» YOUR ASSIGNMENT
Could you pick up the commentary on the 2024 platform's inflation proposals and continue it from its last sentence?

------ EXERCISE PASSAGE

How else to stop inflation? “Stop Illegal Immigration.” According to the 2024 platform, undocumented immigrants drive up the price of housing, education, and health care. That may be so in certain isolated instances. But the macroeconomic effect that anti-immigration advocates more typically cite is that immigration drives wages down. The effect appears to be small, and concentrated among workers who lack a high school degree … but that’s the argument. More immigrants, lower wages. Stop illegal immigration, and you will create labor shortages that drive wages up—which will increase inflation, not reduce it.

The 2024 platform’s final proposal to reduce inflation is to “Restore Peace Through Strength.” This is a highly euphemistic way of suggesting that Trump would end military support for Ukraine and thereby bring down energy prices (“geopolitical stability brings price stability”). This is the platform’s only suggestion on how to reduce inflation that might actually work, but the price would be a de facto assent to Vladimir Putin seizing Ukraine. “Who lost Ukraine?” Democrats could say in a couple of years. “Trump’s anti-inflation policy!”

------------
------ DATA SUPPLIED

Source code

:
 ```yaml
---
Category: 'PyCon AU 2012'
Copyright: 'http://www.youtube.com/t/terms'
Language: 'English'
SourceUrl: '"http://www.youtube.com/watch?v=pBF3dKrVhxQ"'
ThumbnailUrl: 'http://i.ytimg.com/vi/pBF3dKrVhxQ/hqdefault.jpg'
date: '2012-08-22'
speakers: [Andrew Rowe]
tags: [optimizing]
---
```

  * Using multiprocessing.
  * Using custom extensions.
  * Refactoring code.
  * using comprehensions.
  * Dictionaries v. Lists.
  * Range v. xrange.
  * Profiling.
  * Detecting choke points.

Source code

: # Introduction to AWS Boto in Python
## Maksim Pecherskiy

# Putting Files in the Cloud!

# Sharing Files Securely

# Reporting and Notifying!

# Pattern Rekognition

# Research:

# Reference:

------------

» EXERCISE RESULT
The 2024 Republican platform’s plan to tackle inflation occupies less than one page in a 16-page document. It is therefore worth considering what it leaves out. Most conspicuously, it omits tariffs. In Chapter Five of the platform we learn that “Republicans will support baseline Tariffs on Foreign-made goods.” Slapping a tariff (Trump has suggested 10 percent) on every foreign good imported into the United States is an inflation policy in the sense that (much like curbing illegal immigration) it would increase inflation. Trump told Time his tariffs wouldn’t be inflationary, which is like telling Time the moon is made of green cheese. Now the entire Republican Party is on record agreeing that, yes, the moon is made of green cheese.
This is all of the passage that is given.